**What you have to do**
Update the records below by changing each "Secondary Reading" to "Further Reading" and keeping every other part as it is. Omit the pictures from your answer.

**Entries shown**
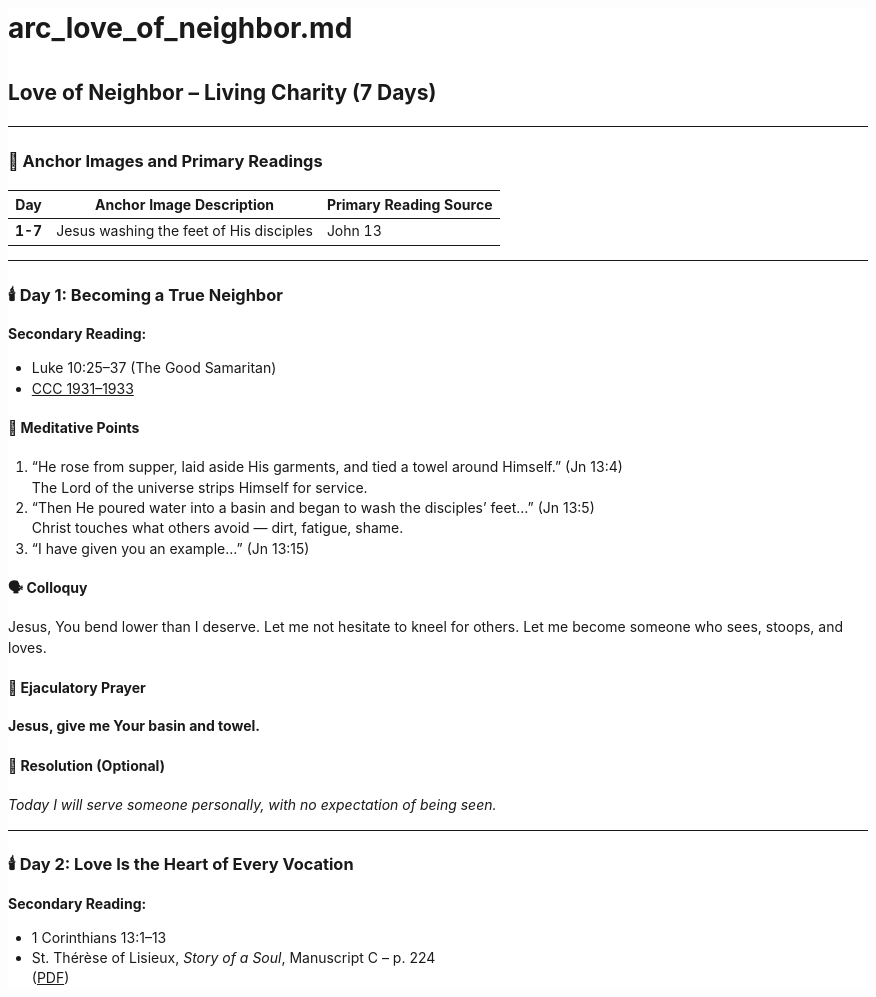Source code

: # arc_love_of_neighbor.md

## Love of Neighbor – Living Charity (7 Days)

---

### 📜 Anchor Images and Primary Readings

| Day     | Anchor Image Description                            | Primary Reading Source |
|----------|-----------------------------------------------------|------------------------|
| **1-7**      | Jesus washing the feet of His disciples             | John 13                |

---

### 🕯️ Day 1: Becoming a True Neighbor

**Secondary Reading:**

- Luke 10:25–37 (The Good Samaritan)
- [CCC 1931–1933](https://www.vatican.va/archive/ENG0015/__P6O.HTM)

#### 🎯 Meditative Points

1. “He rose from supper, laid aside His garments, and tied a towel around Himself.” (Jn 13:4)  
   The Lord of the universe strips Himself for service.
2. “Then He poured water into a basin and began to wash the disciples’ feet…” (Jn 13:5)  
   Christ touches what others avoid — dirt, fatigue, shame.
3. “I have given you an example…” (Jn 13:15)

#### 🗣️ Colloquy

Jesus, You bend lower than I deserve. Let me not hesitate to kneel for others. Let me become someone who sees, stoops,
and loves.

#### 💬 Ejaculatory Prayer

**Jesus, give me Your basin and towel.**

#### 🔨 Resolution (Optional)

*Today I will serve someone personally, with no expectation of being seen.*



---

### 🕯️ Day 2: Love Is the Heart of Every Vocation

**Secondary Reading:**

- 1 Corinthians 13:1–13
- St. Thérèse of Lisieux, *Story of a Soul*, Manuscript C – p. 224  
  ([PDF](../documents/readings/saint-therese-of-lisieux-story-of-a-soul.pdf))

**Written response**
Source code

: # arc_love_of_neighbor.md

## Love of Neighbor – Living Charity (7 Days)

---

### 📜 Anchor Images and Primary Readings

| Day     | Anchor Image Description                            | Primary Reading Source |
|----------|-----------------------------------------------------|------------------------|
| **1-7**      | Jesus washing the feet of His disciples             | John 13                |

---

### 🕯️ Day 1: Becoming a True Neighbor

**Further Reading:**

- Luke 10:25–37 (The Good Samaritan)
- [CCC 1931–1933](https://www.vatican.va/archive/ENG0015/__P6O.HTM)

#### 🎯 Meditative Points

1. “He rose from supper, laid aside His garments, and tied a towel around Himself.” (Jn 13:4)  
   The Lord of the universe strips Himself for service.
2. “Then He poured water into a basin and began to wash the disciples’ feet…” (Jn 13:5)  
   Christ touches what others avoid — dirt, fatigue, shame.
3. “I have given you an example…” (Jn 13:15)

#### 🗣️ Colloquy

Jesus, You bend lower than I deserve. Let me not hesitate to kneel for others. Let me become someone who sees, stoops,
and loves.

#### 💬 Ejaculatory Prayer

**Jesus, give me Your basin and towel.**

#### 🔨 Resolution (Optional)

*Today I will serve someone personally, with no expectation of being seen.*



---

### 🕯️ Day 2: Love Is the Heart of Every Vocation

**Further Reading:**

- 1 Corinthians 13:1–13
- St. Thérèse of Lisieux, *Story of a Soul*, Manuscript C – p. 224  
  ([PDF](../documents/readings/saint-therese-of-lisieux-story-of-a-soul.pdf))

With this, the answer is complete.